The Spanish company Nabla Wind Power is part of the Nabla Wind Hub group, an independent service provider that offers unique and multitechnology solutions for wind farms life extension, performance improvement and maintenance optimization.
In 2020, Nabla Wind Power was asked to extend the blades of a wind turbine in order for it performance be increased by 10%. To do this they used digitalizing techniques that were originally designed with terrestrial laser scanners.
The best portable 3D scanner suited for this task was the HandySCAN 3D | BLACK. Thanks to its dynamic referencing feature, it can digitalize precisely in harsh conditions. Vibrations do not affect the results and the uncertainty of the measurements is far less than a millimeter. As the task had to be realized directly on the wind turbine, a Creaform Application Engineer trained two industrial climbers from the company Asaken and taught them how to use the HandySCAN 3D. Then the climbers went up to the top of the wind turbine at 130 meters, had to get out of the hub and rappel down to 65 meters above the ground.
The first thing to do was to stick targets on one of the rotor blades on the last 7 meters. These targets are used as reference points by the HandySCAN 3D. Then they started the scan. While one of the industrial climbers was wearing the laptop, the other was handling the scanner. Meanwhile, the Creaform Application Engineer was overviewing the scan from the ground via Teamviewer. At this height, wind conditions are always an issue and several times, it became so windy that the works had to be stopped due to the strong winds.
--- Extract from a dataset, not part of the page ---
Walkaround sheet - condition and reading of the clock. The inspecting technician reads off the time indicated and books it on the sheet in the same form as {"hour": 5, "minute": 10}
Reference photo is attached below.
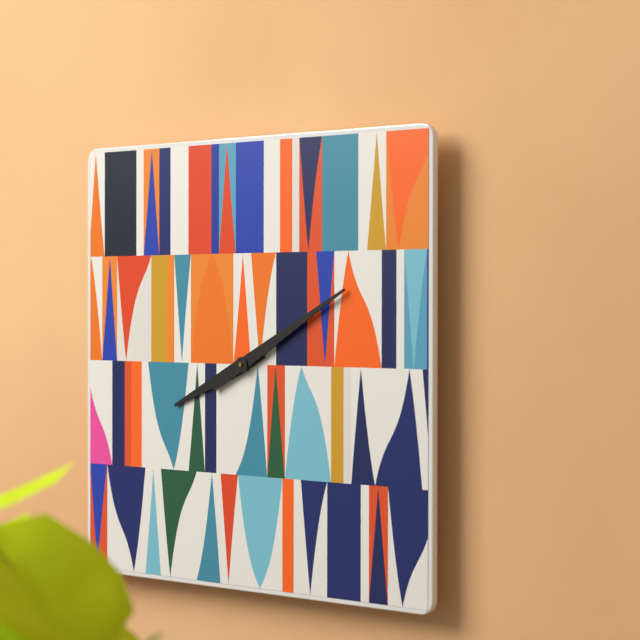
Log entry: {"hour": 8, "minute": 10}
Also, some technical issues of the wind turbine itself disturbed the scan process: for example, the rotor blocked and couldn’t be brought into a vertical position. But finally, the scan was performed successfully.
3D Scan Data of Wind Turbine Blade
CAD of the reversed engineered rotor blade in CATIA
Nabla’s Head of Operation, Eder Murga, was really pleased with results: “The handling of the provided service was professional, both from Creaform and Asaken. Despite the harsh conditions and many interruptions due to strong winds, everyone involved faced the change in conditions with great flexibility and, in the end, we managed to get the perfect results. A hand-held, self-referencing measuring system such as the HandySCAN 3D is the only way to carry out such a measurement in a harsh environment.”